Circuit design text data

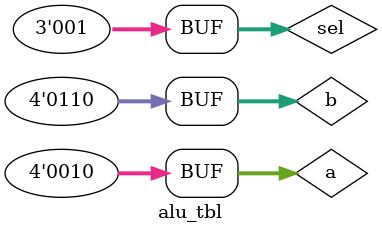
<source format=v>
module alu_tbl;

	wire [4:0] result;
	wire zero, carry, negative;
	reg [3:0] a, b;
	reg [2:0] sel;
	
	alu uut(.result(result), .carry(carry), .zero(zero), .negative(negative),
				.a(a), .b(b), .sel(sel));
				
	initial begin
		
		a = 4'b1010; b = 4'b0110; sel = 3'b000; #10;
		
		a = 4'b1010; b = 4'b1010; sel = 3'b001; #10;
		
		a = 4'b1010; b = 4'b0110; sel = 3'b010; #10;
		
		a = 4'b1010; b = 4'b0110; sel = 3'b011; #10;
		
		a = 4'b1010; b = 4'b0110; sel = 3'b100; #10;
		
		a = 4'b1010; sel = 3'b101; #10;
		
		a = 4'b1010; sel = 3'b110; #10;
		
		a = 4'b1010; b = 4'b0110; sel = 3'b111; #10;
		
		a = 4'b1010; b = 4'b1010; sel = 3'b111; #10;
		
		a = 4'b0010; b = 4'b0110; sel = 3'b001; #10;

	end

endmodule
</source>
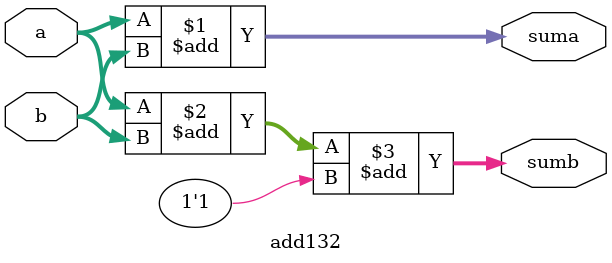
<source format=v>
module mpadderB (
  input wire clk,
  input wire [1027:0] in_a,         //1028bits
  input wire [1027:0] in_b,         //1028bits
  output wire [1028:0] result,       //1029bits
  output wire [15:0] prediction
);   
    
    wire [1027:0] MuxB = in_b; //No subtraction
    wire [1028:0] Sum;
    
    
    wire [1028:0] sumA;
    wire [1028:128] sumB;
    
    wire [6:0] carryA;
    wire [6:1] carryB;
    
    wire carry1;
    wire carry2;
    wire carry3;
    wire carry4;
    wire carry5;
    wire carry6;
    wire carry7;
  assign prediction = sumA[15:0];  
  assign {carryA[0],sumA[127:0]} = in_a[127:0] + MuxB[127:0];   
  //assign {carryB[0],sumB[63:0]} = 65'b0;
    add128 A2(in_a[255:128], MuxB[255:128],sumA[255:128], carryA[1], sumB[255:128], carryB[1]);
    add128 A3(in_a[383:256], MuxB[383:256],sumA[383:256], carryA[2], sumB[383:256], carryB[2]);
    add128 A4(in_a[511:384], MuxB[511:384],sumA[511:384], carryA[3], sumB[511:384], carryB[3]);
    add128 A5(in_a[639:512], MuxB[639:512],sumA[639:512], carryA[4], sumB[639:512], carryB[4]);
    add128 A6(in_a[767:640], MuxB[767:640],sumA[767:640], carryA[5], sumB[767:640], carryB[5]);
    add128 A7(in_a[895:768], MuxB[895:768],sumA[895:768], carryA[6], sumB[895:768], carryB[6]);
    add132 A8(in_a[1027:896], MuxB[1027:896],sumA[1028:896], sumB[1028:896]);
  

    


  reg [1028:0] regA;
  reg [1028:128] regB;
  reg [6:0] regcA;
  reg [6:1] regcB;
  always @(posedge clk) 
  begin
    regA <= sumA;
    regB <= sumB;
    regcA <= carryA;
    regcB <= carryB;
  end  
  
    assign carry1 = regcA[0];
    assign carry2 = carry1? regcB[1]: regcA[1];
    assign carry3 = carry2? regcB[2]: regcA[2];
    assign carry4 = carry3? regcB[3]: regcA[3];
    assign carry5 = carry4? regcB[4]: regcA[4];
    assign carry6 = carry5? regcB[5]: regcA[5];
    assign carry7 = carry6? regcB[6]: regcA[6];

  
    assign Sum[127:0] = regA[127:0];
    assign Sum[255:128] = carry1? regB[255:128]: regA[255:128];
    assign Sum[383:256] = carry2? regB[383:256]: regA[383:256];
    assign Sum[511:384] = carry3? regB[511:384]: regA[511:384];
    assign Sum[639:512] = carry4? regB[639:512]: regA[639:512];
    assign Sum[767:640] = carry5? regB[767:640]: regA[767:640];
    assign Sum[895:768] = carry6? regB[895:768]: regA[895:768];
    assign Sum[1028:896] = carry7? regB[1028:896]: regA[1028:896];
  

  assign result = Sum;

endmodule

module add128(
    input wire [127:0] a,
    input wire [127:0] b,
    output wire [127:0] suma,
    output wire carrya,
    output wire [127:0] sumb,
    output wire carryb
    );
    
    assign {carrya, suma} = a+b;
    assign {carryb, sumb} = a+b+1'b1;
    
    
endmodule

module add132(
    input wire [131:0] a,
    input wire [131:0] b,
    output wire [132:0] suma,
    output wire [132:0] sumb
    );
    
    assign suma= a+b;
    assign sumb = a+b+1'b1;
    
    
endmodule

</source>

# ACTIVITY:
Lines in the records that hold the word "input" are to be counted; give only the total.

# TASK RESPONSE:
7